Given the entries that follow, write out exactly the lines starting at the one containing "<h3>Convert WordPress XML" and ending at the one containing "Jekyll ships with", both ends included, and only those.

Top of Dataset entries

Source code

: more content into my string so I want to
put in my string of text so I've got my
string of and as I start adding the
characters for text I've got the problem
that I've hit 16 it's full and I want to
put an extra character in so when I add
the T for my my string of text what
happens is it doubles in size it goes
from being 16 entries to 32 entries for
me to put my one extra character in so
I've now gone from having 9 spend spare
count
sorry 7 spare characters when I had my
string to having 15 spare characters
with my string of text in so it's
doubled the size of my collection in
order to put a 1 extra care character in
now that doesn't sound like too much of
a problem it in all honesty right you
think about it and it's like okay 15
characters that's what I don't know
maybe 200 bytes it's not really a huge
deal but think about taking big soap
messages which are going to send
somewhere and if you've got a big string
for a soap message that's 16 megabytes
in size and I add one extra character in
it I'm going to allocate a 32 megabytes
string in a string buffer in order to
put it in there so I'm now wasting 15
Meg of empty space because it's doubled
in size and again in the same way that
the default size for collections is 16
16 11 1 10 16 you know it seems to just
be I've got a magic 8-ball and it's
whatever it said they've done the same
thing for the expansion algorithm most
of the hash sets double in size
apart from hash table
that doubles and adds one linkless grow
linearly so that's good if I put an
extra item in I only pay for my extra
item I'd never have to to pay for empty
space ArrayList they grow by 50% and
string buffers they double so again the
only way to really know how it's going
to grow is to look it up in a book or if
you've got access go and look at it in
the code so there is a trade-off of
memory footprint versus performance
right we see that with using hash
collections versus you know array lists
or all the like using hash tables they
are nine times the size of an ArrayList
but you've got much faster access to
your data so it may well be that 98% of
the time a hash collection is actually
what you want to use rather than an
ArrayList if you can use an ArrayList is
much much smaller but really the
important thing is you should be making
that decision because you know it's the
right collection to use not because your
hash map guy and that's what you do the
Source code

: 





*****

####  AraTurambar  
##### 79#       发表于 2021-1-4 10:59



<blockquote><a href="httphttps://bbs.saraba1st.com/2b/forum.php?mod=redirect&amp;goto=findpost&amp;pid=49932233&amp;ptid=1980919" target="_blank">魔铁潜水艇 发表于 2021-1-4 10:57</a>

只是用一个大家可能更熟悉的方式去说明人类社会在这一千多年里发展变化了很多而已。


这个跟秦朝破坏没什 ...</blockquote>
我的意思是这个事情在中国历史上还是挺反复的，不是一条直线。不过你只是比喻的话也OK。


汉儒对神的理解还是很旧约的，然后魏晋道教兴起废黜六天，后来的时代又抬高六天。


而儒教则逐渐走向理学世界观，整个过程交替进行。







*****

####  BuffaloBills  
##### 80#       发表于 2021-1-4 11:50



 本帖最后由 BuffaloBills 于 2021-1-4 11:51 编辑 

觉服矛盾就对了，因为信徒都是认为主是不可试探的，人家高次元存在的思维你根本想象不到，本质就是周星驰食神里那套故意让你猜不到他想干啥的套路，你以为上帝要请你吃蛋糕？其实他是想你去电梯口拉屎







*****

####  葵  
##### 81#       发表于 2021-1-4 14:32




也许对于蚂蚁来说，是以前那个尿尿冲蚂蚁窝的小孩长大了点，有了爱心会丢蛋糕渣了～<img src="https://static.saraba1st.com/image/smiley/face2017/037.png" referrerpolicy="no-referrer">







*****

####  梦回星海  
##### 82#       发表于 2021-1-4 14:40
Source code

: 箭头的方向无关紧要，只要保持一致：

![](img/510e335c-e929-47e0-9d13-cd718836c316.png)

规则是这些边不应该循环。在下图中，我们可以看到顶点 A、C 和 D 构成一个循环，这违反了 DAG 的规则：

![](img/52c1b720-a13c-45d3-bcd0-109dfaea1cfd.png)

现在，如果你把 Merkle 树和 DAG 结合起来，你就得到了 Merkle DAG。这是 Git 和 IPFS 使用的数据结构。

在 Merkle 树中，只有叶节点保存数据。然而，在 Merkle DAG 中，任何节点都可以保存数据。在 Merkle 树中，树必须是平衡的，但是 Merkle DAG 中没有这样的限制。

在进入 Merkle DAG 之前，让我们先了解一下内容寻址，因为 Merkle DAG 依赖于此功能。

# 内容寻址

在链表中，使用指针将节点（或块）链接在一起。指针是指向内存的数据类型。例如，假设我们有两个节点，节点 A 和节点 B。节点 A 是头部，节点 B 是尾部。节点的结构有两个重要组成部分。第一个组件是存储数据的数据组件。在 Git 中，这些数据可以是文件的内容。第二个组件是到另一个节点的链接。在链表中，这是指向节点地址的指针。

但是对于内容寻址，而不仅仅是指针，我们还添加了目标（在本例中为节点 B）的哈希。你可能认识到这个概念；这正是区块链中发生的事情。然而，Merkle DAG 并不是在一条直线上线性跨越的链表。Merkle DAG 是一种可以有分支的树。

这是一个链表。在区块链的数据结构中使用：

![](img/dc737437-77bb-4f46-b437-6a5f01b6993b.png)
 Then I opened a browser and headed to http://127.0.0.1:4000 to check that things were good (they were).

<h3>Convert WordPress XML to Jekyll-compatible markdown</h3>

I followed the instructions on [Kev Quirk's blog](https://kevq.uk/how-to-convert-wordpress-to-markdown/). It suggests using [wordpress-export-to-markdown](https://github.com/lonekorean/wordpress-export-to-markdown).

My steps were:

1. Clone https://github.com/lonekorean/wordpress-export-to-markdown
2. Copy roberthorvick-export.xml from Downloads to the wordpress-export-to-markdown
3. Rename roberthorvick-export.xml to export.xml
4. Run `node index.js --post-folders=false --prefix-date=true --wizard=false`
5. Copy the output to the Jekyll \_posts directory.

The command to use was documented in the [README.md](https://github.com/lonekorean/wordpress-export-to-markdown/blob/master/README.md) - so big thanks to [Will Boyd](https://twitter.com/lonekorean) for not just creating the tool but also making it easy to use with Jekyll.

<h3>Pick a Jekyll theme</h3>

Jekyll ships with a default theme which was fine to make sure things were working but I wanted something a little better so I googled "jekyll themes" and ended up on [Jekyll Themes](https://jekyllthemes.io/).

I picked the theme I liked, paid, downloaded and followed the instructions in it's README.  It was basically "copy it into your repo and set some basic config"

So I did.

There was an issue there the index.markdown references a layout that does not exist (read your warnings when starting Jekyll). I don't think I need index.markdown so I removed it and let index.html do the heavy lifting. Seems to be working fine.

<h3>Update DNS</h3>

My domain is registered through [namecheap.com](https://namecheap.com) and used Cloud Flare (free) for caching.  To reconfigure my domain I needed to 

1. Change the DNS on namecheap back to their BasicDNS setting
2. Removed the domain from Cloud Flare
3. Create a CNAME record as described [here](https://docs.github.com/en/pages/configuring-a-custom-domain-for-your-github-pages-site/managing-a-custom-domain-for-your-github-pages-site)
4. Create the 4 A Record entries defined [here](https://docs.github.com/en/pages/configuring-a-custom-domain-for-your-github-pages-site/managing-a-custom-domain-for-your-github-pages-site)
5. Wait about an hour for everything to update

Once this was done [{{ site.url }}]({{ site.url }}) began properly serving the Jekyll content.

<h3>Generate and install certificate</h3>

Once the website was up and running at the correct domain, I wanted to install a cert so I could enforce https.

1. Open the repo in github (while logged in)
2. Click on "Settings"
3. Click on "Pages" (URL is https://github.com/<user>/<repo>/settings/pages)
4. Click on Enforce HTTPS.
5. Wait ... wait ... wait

Bottom of Dataset entries

Exercise answer:
<h3>Convert WordPress XML to Jekyll-compatible markdown</h3>

I followed the instructions on [Kev Quirk's blog](https://kevq.uk/how-to-convert-wordpress-to-markdown/). It suggests using [wordpress-export-to-markdown](https://github.com/lonekorean/wordpress-export-to-markdown).

My steps were:

1. Clone https://github.com/lonekorean/wordpress-export-to-markdown
2. Copy roberthorvick-export.xml from Downloads to the wordpress-export-to-markdown
3. Rename roberthorvick-export.xml to export.xml
4. Run `node index.js --post-folders=false --prefix-date=true --wizard=false`
5. Copy the output to the Jekyll \_posts directory.

The command to use was documented in the [README.md](https://github.com/lonekorean/wordpress-export-to-markdown/blob/master/README.md) - so big thanks to [Will Boyd](https://twitter.com/lonekorean) for not just creating the tool but also making it easy to use with Jekyll.

<h3>Pick a Jekyll theme</h3>

Jekyll ships with a default theme which was fine to make sure things were working but I wanted something a little better so I googled "jekyll themes" and ended up on [Jekyll Themes](https://jekyllthemes.io/).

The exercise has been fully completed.